This function describes a sine wave with displacement 0 at each node and displacement .09498 m at the antinode.

At maximum negative displacement, yAntinode(t) = -.1901 m, so the desired function is

• y = -.1901 m sin( .4485/m * x).

This function describes a sine wave with displacement 0 at each node and displacement -.1901 m at the antinode; note that this wave form is on the opposite side of the equilibrium line from the previous functions.

At time t, the function is

• y = yAntinode(t) sin( .4485/m * x).

Since yAntinode(t) = .19 m sin( 200 `pi *t), we have

• y(t,x) = [ .19 m sin( 200 `pi *t)] sin( .4485/m * x).

The bracketed factor indicates the changing displacement of the antinode point as it undergoes SHM of amplitude .19 m and frequency 100 Hz.  The factor sin( .4485/m * x) ensures that the wave form has nodes at x = 0 and x = 7 m, and an antinode halfway between.

`This function can be thought of as having two variables, position x and time t. This function is the product of a sine function of t, which as we have seen gives the maximum amplitude at a given instant, and a function of x, which through the choice of k controls the spacing of nodes and antinodes.

If the maximum displacement of a point on the string is .3 A, then the displacement vs. position function is

• y = .3 A sin( .4485/m * x).

This function indicates a y vs. x sine wave with nodes at 0 and 7 m and an antinode point with displacement .3 A, which can be regarded as .3 of the maximum antinode amplitude A. That is, the string has bowed out .3 of the way to its maximum position.

If the maximum displacement is r * A, indicating a proportion r of the maximum displacement A of the maximum-amplitude point (that is, the maximum displacement observed anywhere and anytime on the string), we have

• y = rA sin( 200 `pi *t).

This function indicates a y vs. x sine wave with nodes at 0 and 7 m and an antinode point with displacement r A, which can be regarded as proportion r of the maximum antinode amplitude A. That is, the string has bowed out a proportion r of the way to its maximum position.

§ Required actions
1. List every equation that the standing-wave explanation sets off on its own bulleted line.
2. Carry the standing-wave explanation forward past its final sentence.

§ Data under study
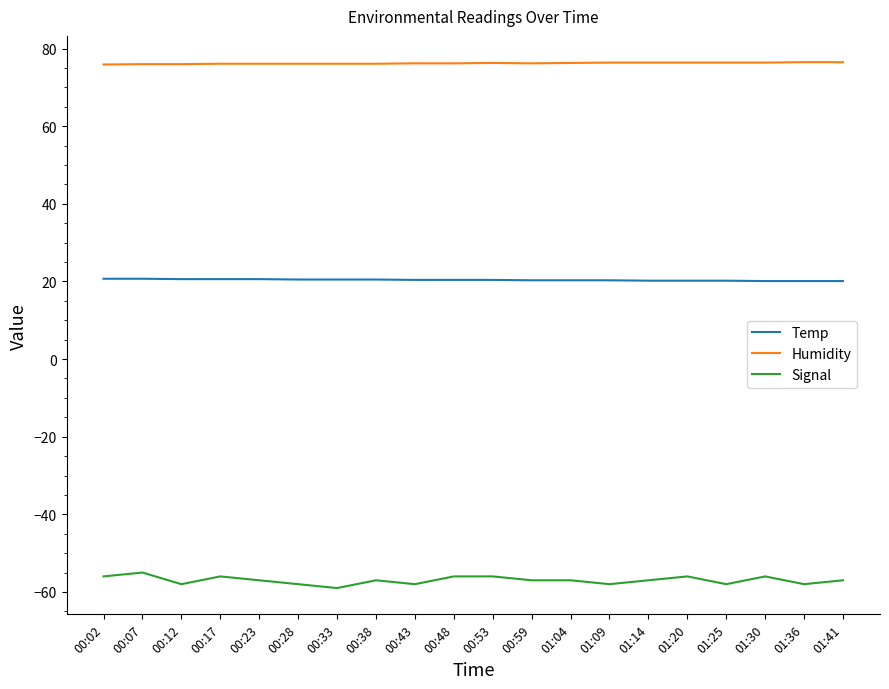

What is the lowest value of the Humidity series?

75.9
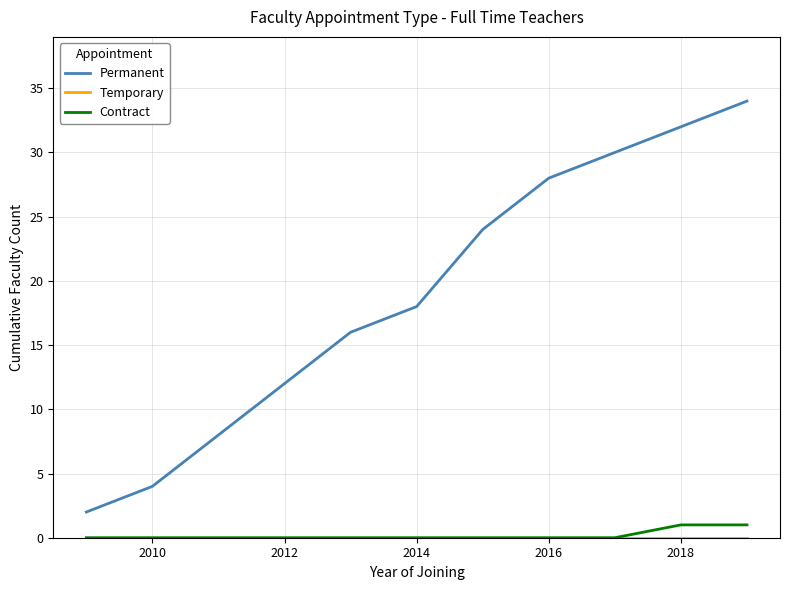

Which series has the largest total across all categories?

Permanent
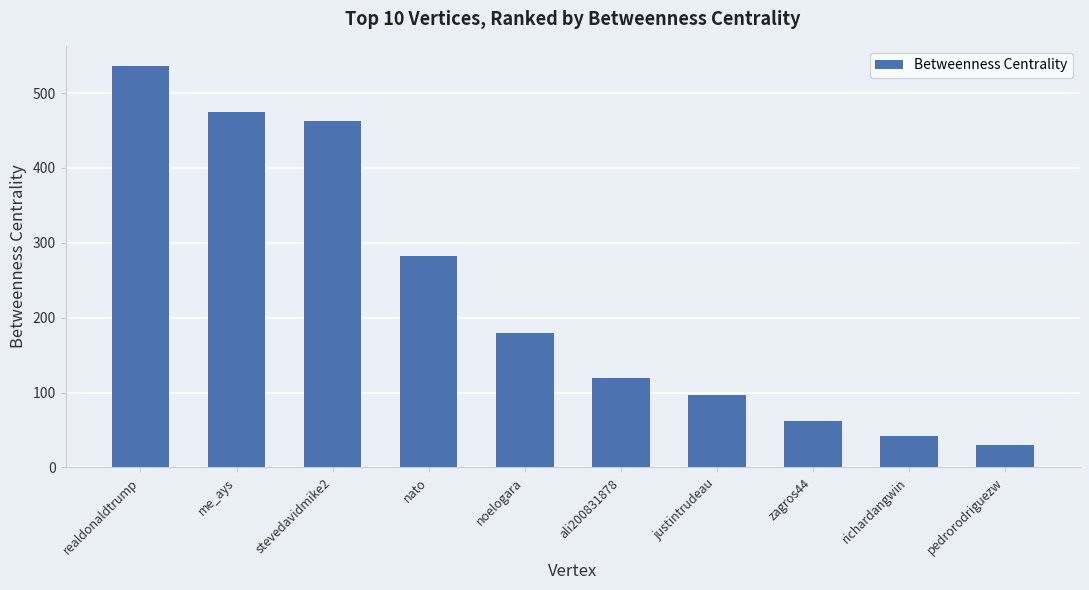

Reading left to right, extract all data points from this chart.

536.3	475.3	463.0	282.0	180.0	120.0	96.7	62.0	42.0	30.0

--

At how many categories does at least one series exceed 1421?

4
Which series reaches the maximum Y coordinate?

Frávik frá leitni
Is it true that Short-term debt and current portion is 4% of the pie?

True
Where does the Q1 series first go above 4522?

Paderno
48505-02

--

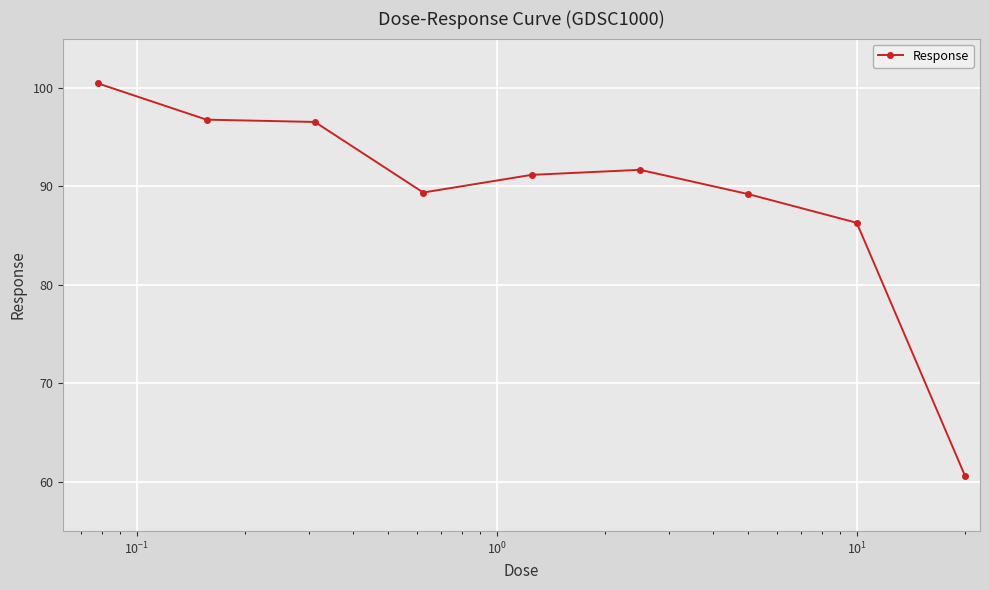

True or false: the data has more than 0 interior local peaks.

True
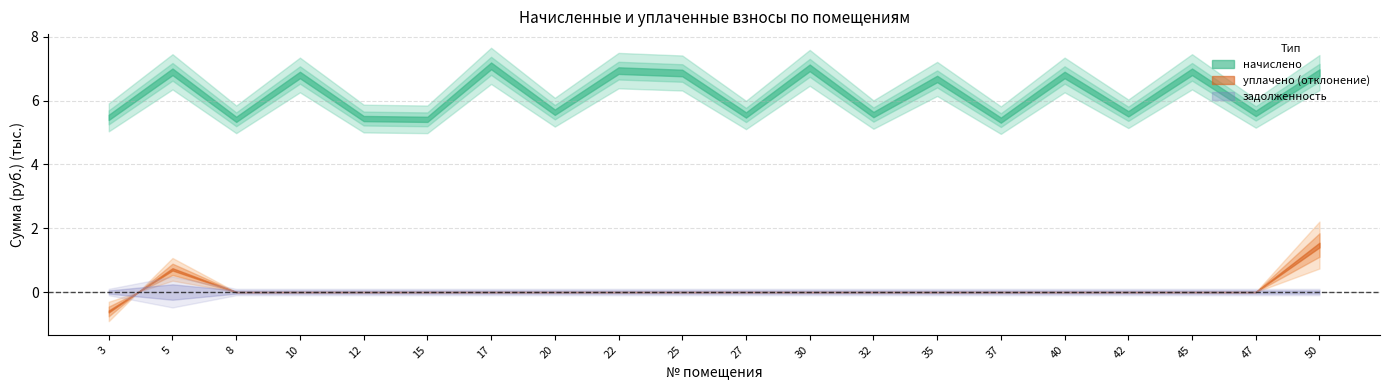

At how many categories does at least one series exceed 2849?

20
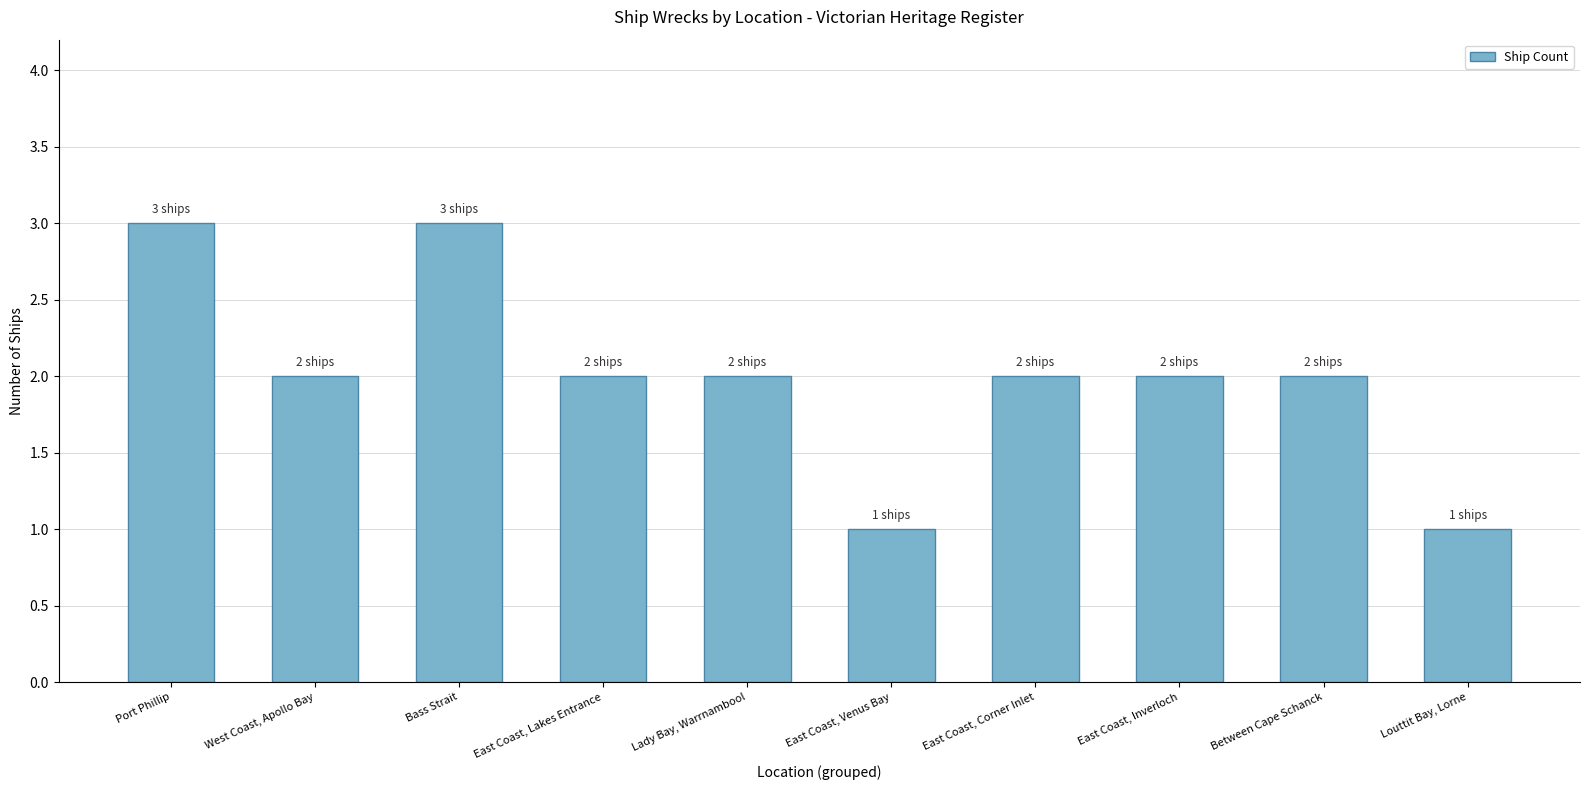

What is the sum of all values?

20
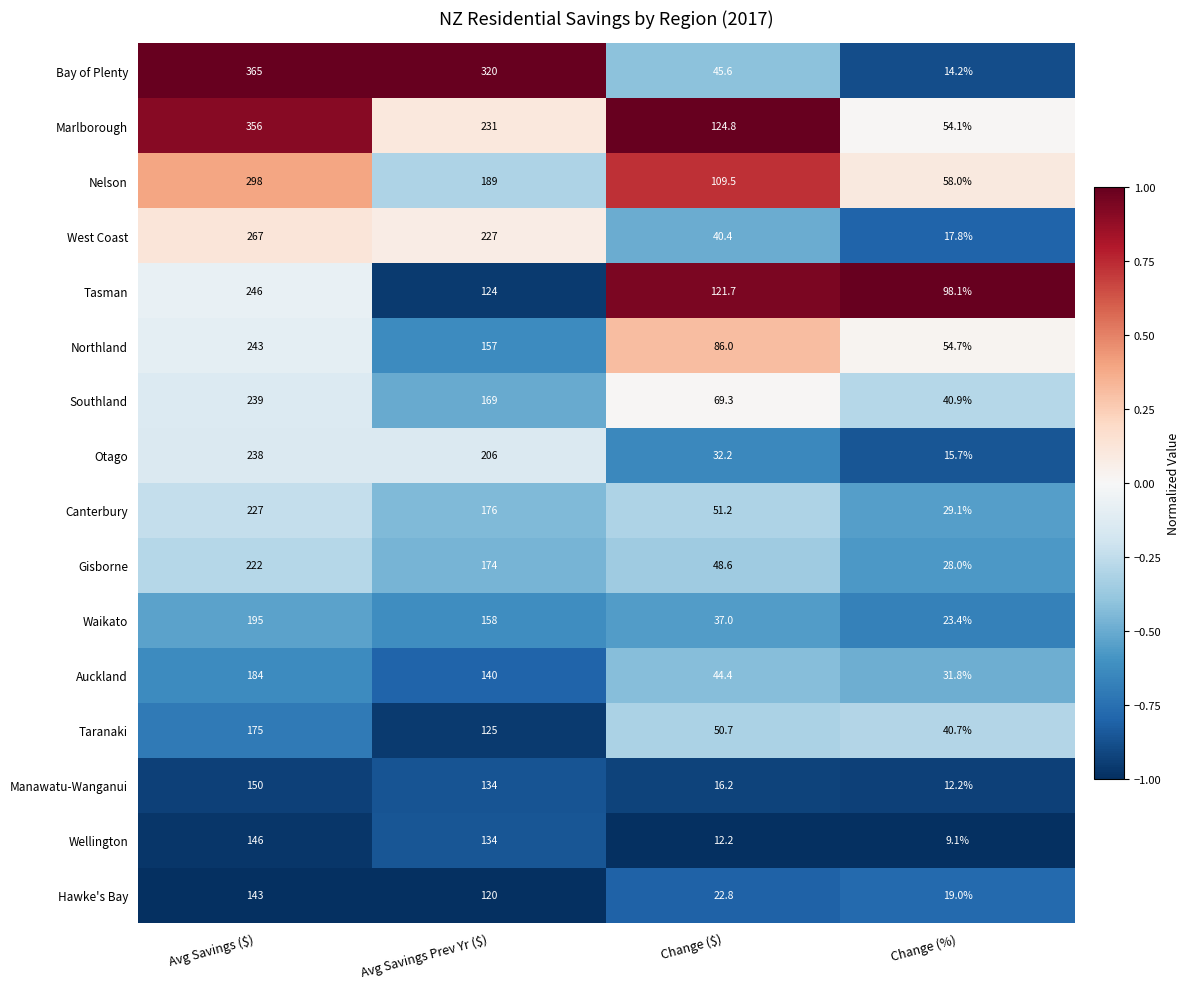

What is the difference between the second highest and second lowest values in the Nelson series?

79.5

§ Answers
1.
- y = -.1901 m sin( .4485/m * x)
- y = yAntinode(t) sin( .4485/m * x)
- y(t,x) = [ .19 m sin( 200 `pi *t)] sin( .4485/m * x)
- y = .3 A sin( .4485/m * x)
- y = rA sin( 200 `pi *t)

2.
The first overtone differs from the fundamental harmonic in that its wavelength is half as great and its frequency twice as great. That is, the wavelength will be 7 m and the frequency 200 Hz.

It follows that y = A sin(kx) with

• k = 2 `pi / ( 7 m) = .8971 / m

while

• `omega = 2 `pi rad ( 200 Hz) = 400 `pi rad/sec.

The maximum amplitude at position x is therefore given by

• yMax = .07695 m sin( .8971 / m * x).

The wave form will now have two antinode points, with equal displacements but on opposite sides of the equilibrium postion.

At x = .5075 m, we have

• yMax = .07695 m sin( .8971/m * .5075 m) = .01736 m

Note that the amplitude at the x = .5075 m point is greater in proportion the the maximum amplitude than for the fundamental; this happens because the antinode occurs closer to the x=0 end in this case, so as x increases the maximum amplitudes must increase more quickly than before.

The resulting SHM will be described by the equation

• y = .01736 m sin( 400 `pi * t).

The argument made previously for the point 1/3 of the way to the maximum amplitude can be repeated almost verbatim, with identical results, except for omega = angular frequency = 400 `pi rad/s instead of 200 `pi rad/s.   An analogous statement is true for the maximum-amplitude point.

The first antinode point for the first overtone will have time dependence

• yAntinode(t) = .07695 m sin( 400 `pi rad/s * t).

Thus for t = .0008333 s,

• yAntinode(t) = .07695 m sin( 400 `pi rad/s * .0008333 s) = .02517 m.

The wave form will then be given by

• y = .02517 m sin( .8971/m * x).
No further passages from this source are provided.